Spatial grounding data:
↓↓↓

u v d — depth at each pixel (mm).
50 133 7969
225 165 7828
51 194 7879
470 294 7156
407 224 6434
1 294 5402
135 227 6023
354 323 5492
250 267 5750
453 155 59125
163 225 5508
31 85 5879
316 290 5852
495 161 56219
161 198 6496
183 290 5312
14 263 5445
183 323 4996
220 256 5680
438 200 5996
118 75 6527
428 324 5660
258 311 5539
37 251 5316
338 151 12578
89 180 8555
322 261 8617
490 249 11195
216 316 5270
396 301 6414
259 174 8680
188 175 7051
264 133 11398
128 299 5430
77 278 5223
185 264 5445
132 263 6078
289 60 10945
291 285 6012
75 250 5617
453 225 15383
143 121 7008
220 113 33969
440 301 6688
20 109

↑↑↑

What you are asked to do: Write out exactly the lines from the one with "490 249 11195" through the end of the records above, both ends included, and leave out all other lines.

Exercise result:
490 249 11195
216 316 5270
396 301 6414
259 174 8680
188 175 7051
264 133 11398
128 299 5430
77 278 5223
185 264 5445
132 263 6078
289 60 10945
291 285 6012
75 250 5617
453 225 15383
143 121 7008
220 113 33969
440 301 6688
20 109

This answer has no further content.